Does Nick Swisher Smell Bad Or Something?
You may remember that in both mine and Dave Cameron’s off-season plans, our main “big-splash” acquisition was 1B/OF Nick Swisher. Strangely, though, it seems that many Mariners fans are very sour on the idea of bringing Nick Swisher on board. Brock and Salk have said multiple times since free agency began that they wouldn’t pay Swisher close to $100 million. Commenters on Reddit also seem very opposed to the idea. For one of the most consistent above-average players in the game, this is just baffling. With all the enthusiasm about Josh Hamilton, a player who is far more risky, it doesn’t make sense that nobody likes Nick Swisher.
Since Swisher joined the Yankees in 2009, he’s been worth 15.0 WAR. Hamilton, over the same time span has been worth 18.3 WAR. There seems to be a myth that Hamilton is this amazing superstar, while Nick Swisher is just a slightly above-average player, and that’s just not true. Swisher also offers consistency: his WAR has been between 3.2 and 4.1 the last four seasons. Hamilton offers more upside–his best season was 8.4 WAR–but he’s also more prone to inconsistency; his worst season in this time span was 1.4 WAR.
It’s not like Swisher is just a Yankee stadium hitter, either. As Jeff Sullivan pointed out at Lookout Landing, since joining the Yankees, Swisher’s numbers haven’t been inflated by Yankee stadium; he’s hit .269/.372/.460 at home, and .267/.362/.504 the road. Interesting to see that Swisher has actually hit for a bit more power on the road than at home. You can pretty much expect Swisher to put up a wRC+ of 120 or better, no matter what home park he’s playing in. The idea that Yankee Stadium made Nick Swisher’s numbers is just not true, and if you believe that then you need to do some research before shouting opinions based on nothing more than speculation so loudly.

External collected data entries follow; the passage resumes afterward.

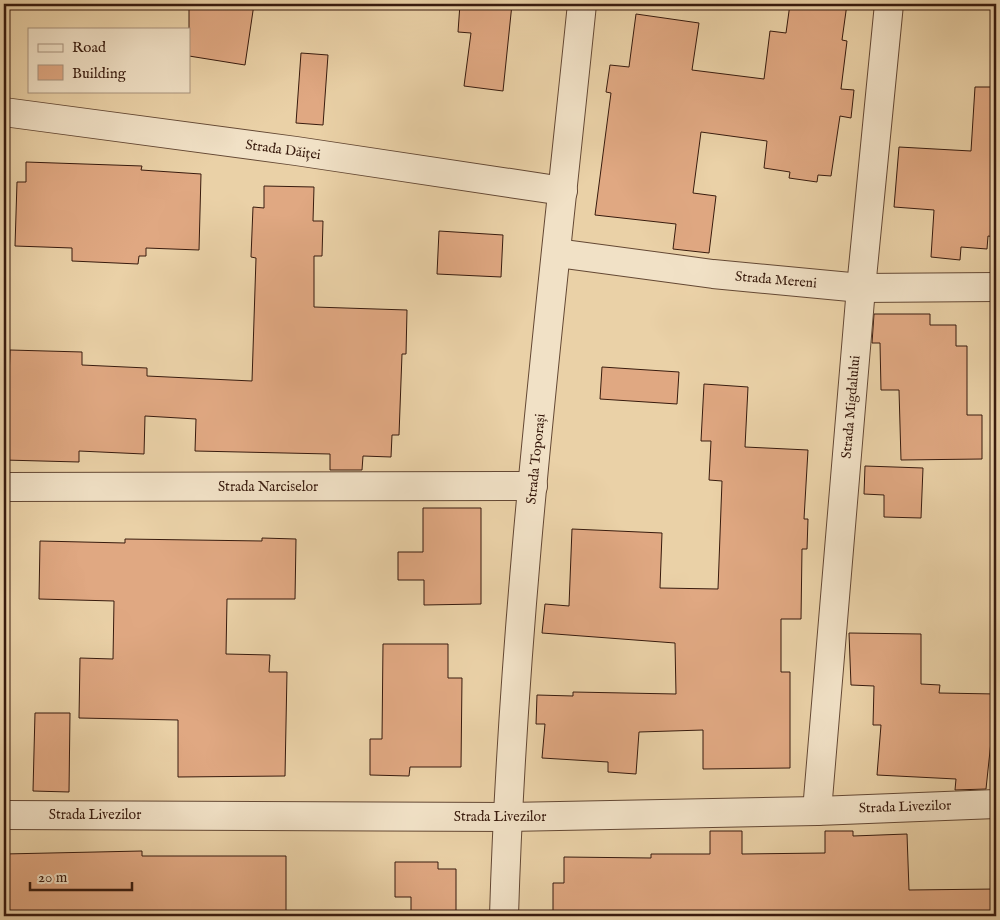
<svg xmlns="http://www.w3.org/2000/svg" width="1000" height="920" viewBox="0 0 1000 920" font-family="'IM FELL English',serif">
	<style>
		.building { fill: #e0a882; stroke: #381b0e }
		.lines { fill: none; stroke-linecap: round; stroke-linejoin: round }
		.street-casing { stroke: #644834; stroke-width: 30 }
		.street { stroke: #f1e1c6; stroke-width: 28 }
		.labels { text-anchor: middle; dominant-baseline: central; stroke-width: 4.5; stroke-linejoin: round; paint-order: stroke }
		.street-label { font-size: 14px; fill: #381b0e; stroke: #f1e1c6 }
	</style>
	<rect width="100%" height="100%" fill="#ead1a7"/>
	<filter id="stains"><feTurbulence type="fractalNoise" baseFrequency=".004" numOctaves="4"/><feColorMatrix values="0 0 0 0 .2 0 0 0 0 .09 0 0 0 0 .02 0 0 0 .5 -.17"/></filter>
	<radialGradient id="worn" r=".72"><stop offset=".6" stop-color="#630" stop-opacity="0"/><stop offset="1" stop-color="#630" stop-opacity=".3"/></radialGradient>
	<g class="building">
		<polygon points="189,4 254,4 245,65 189,56"/>
		<polygon points="460,4 512,4 503,91 464,86 471,33 458,32"/>
		<polygon points="790,4 847,4 842,40 847,41 841,89 854,90 851,118 840,116 831,176 818,175 817,182 789,178 790,172 764,168 767,141 701,132 693,193 716,196 709,253 673,249 676,224 595,215 611,93 606,92 610,65 629,67 636,14 699,23 692,70 764,79 770,31 786,33"/>
		<polygon points="301,53 328,55 323,125 296,123"/>
		<polygon points="975,87 996,87 996,237 988,236 987,249 961,247 960,260 931,257 934,210 894,207 899,147 971,151"/>
		<polygon points="26,162 142,166 141,170 201,174 199,250 146,248 146,256 139,256 138,264 72,261 72,248 15,246 17,182 26,182"/>
		<polygon points="264,186 314,187 313,221 323,221 322,256 314,256 314,307 407,310 406,354 402,354 399,435 392,435 391,457 363,456 362,470 330,470 330,454 195,451 196,419 145,416 144,454 79,451 79,462 4,460 4,381 9,381 10,350 82,352 82,365 147,368 147,376 252,381 256,258 251,257 253,207 264,208"/>
		<polygon points="439,231 503,235 501,277 437,274"/>
		<polygon points="874,314 930,314 930,325 956,325 956,346 967,346 967,415 982,415 982,459 901,460 899,390 881,390 880,343 872,343"/>
		<polygon points="602,367 679,372 677,404 600,399"/>
		<polygon points="704,384 748,387 745,447 808,450 804,519 808,519 807,549 802,549 801,619 781,619 781,672 790,672 790,768 703,769 703,730 639,732 636,774 608,772 608,762 542,758 545,724 536,724 537,695 573,696 573,692 676,694 675,643 542,633 545,604 569,606 572,529 662,533 660,588 718,589 722,481 709,480 711,441 701,441"/>
		<polygon points="865,466 923,468 921,518 884,517 884,495 864,494"/>
		<polygon points="423,508 481,508 481,604 424,605 424,580 398,580 398,552 423,552"/>
		<polygon points="262,538 296,539 295,599 227,599 226,654 270,655 269,672 287,672 285,776 178,777 178,720 79,718 80,658 113,659 114,601 39,599 40,541 125,543 125,539 262,541"/>
		<polygon points="849,633 921,634 921,684 940,685 939,693 996,694 986,789 955,790 956,779 877,775 881,725 873,725 874,686 851,685"/>
		<polygon points="383,644 448,644 448,678 462,678 461,767 410,767 409,776 370,775 370,739 382,739"/>
		<polygon points="35,713 70,713 69,792 33,791"/>
		<polygon points="710,831 742,831 742,854 825,853 825,831 853,831 853,836 907,834 909,890 996,889 996,916 711,916 711,913 553,913 553,883 564,883 564,857 651,858 651,854 710,854"/>
		<polygon points="142,851 142,856 286,856 286,916 4,916 4,854"/>
		<polygon points="395,862 438,862 438,869 456,869 456,916 411,916 411,897 395,897"/>
	</g>
	<g class="lines">
		<defs>
			<g id="street">
				<polyline points="4,112 296,151 563,191"/>
				<polyline points="557,253 713,274 861,288 996,287"/>
				<polyline points="4,487 533,486"/>
				<polyline points="817,811 861,288 889,4"/>
				<polyline points="4,815 507,817 817,811 996,804"/>
				<path d="M504,916C513,611 551,307 582,4"/>
			</g>
		</defs>
		<use href="#street" class="street-casing"/>
		<use href="#street" class="street"/>
	</g>
	<g class="labels">
		<g class="street-label">
			<text transform="translate(283 150) rotate(8)">Strada Dăiței</text>
			<text transform="translate(776 280) rotate(5)">Strada Mereni</text>
			<text transform="translate(851 407) rotate(-85)">Strada Migdalului</text>
			<text transform="translate(536 459) rotate(-84)">Strada Toporași</text>
			<text x="268" y="487">Strada Narciselor</text>
			<text transform="translate(905 807) rotate(-2)">Strada Livezilor</text>
			<text x="95" y="815">Strada Livezilor</text>
			<text x="500" y="817">Strada Livezilor</text>
		</g>
	</g>
	<rect width="1000" height="920" fill="none" stroke="#ead1a7" stroke-width="20"/>
	<rect x="5" y="5" width="990" height="910" fill="none" stroke="#381b0e" stroke-width="2.5"/>
	<rect x="10" y="10" width="980" height="900" fill="none" stroke="#381b0e"/>
	<rect x="28" y="28" width="162" height="65" fill="#f1e1c6" stroke="#a7927c"/>
	<rect x="38" y="44" width="25" height="8" fill="#f1e1c6" stroke="#a7927c"/>
	<text x="72" y="52" font-size="15" fill="#381b0e">Road</text>
	<rect x="38" y="65" width="25" height="15" fill="#e0a882" stroke="#a7927c"/>
	<text x="72" y="78" font-size="15" fill="#381b0e">Building</text>
	<path d="M30 882v8h102v-8" fill="none" stroke="#381b0e" stroke-width="2.5"/>
	<text x="38" y="882" font-size="15" fill="#381b0e" stroke="#f1e1c6" stroke-width="4" paint-order="stroke">20 m</text>
	<rect width="100%" height="100%" filter="url(#stains)"/>
	<rect width="100%" height="100%" fill="url(#worn)"/>
</svg>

Another point in Swisher’s favor is his durability. Swisher has played in at least 150 games from 2006-2011 (he missed the cut by two games in 2012). You know that Swisher is pretty much going to be able to be in the lineup every day for an entire season, which is not without value. While Hamilton can provide a similar WAR total in fewer games, you then need to have another player who’s not a total disaster to fill in for those games Hamilton will miss. Durability is a skill, an important one, and it’s a skill Swisher has.
Also, Swisher has positional flexibility. As I mentioned yesterday, Hamilton is basically only a left fielder unless you want to give away bunches of runs in center field. Swisher, on the other hand, has been worth +4.5 UZR/150 in right field, +10.6 UZR/150 in left field, and -0.2 UZR/150 at first base. Swisher offers you average or better defense at three positions on the field, which would allow the Mariners the flexibility to acquire a first baseman or an outfielder. Hamilton can only play one position, so it limits the team’s options on other players they can acquire.
It’s not that I’m down on Hamilton. If you told me they’d both sign for a 5-year deal worth $100 million, I’d obviously choose Hamilton. That’s not the point of this article. The point is that Nick Swisher has been almost as good as Hamilton for the last four seasons, is the same age, and offers some attractive skills that Hamilton doesn’t have. Just because Swisher isn’t as flashy doesn’t mean he’s not as valuable. He’s an above-average hitter with power, who is durable, and offers positional flexibility. Why is everyone so down on him? Maybe he doesn’t wear deodorant. He seems like the kind of guy who wouldn’t wear deodorant. Come on Nick, put some deodorant on!